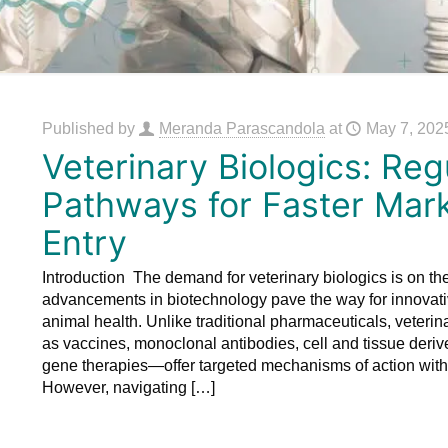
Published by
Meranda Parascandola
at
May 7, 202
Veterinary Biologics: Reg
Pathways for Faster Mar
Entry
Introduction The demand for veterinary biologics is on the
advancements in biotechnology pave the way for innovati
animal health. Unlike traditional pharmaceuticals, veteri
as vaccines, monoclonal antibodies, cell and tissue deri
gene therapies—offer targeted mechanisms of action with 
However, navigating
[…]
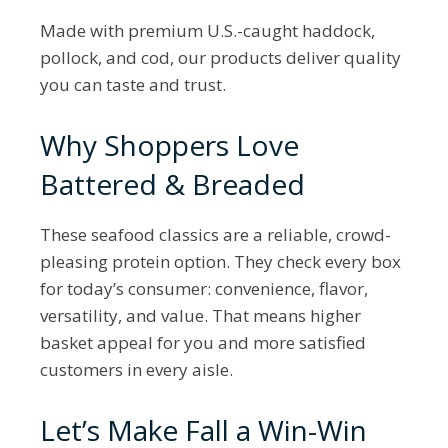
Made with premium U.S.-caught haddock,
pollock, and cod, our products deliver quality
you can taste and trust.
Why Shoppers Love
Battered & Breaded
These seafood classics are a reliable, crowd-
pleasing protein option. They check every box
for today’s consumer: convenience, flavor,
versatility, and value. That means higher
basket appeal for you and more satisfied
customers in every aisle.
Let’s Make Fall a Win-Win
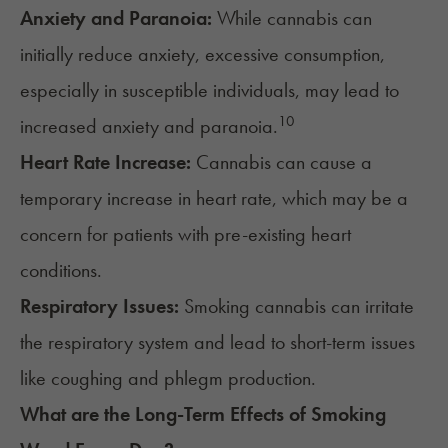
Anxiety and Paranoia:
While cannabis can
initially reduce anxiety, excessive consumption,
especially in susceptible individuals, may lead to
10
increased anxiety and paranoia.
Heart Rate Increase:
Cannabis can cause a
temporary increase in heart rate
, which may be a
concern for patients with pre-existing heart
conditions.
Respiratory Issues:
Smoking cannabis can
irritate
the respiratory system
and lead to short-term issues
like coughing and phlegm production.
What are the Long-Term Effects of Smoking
---
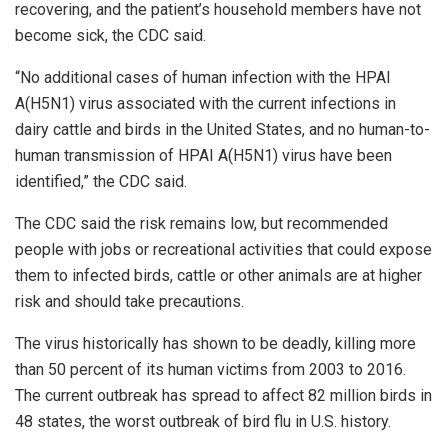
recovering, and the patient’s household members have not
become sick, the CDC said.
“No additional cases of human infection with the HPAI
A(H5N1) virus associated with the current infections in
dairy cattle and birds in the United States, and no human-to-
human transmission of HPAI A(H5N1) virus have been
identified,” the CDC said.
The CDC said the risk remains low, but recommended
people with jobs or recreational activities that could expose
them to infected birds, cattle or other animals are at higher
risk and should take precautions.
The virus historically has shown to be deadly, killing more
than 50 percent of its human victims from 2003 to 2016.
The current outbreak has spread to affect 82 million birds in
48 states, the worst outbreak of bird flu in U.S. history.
...
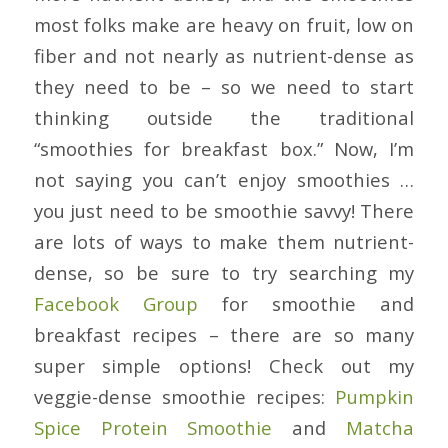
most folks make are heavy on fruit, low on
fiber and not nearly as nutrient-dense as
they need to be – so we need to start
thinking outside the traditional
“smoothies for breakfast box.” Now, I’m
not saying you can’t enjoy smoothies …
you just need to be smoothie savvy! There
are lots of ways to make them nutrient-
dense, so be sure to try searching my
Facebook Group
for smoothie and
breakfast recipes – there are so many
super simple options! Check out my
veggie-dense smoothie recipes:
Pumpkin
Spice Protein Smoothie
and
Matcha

▶ [REQUIREMENT]:
Every line in the data above that contains the word "birds" should be copied.

▶ [EXERCISE OUTPUT]:
dairy cattle and birds in the United States, and no human-to-
them to infected birds, cattle or other animals are at higher
The current outbreak has spread to affect 82 million birds in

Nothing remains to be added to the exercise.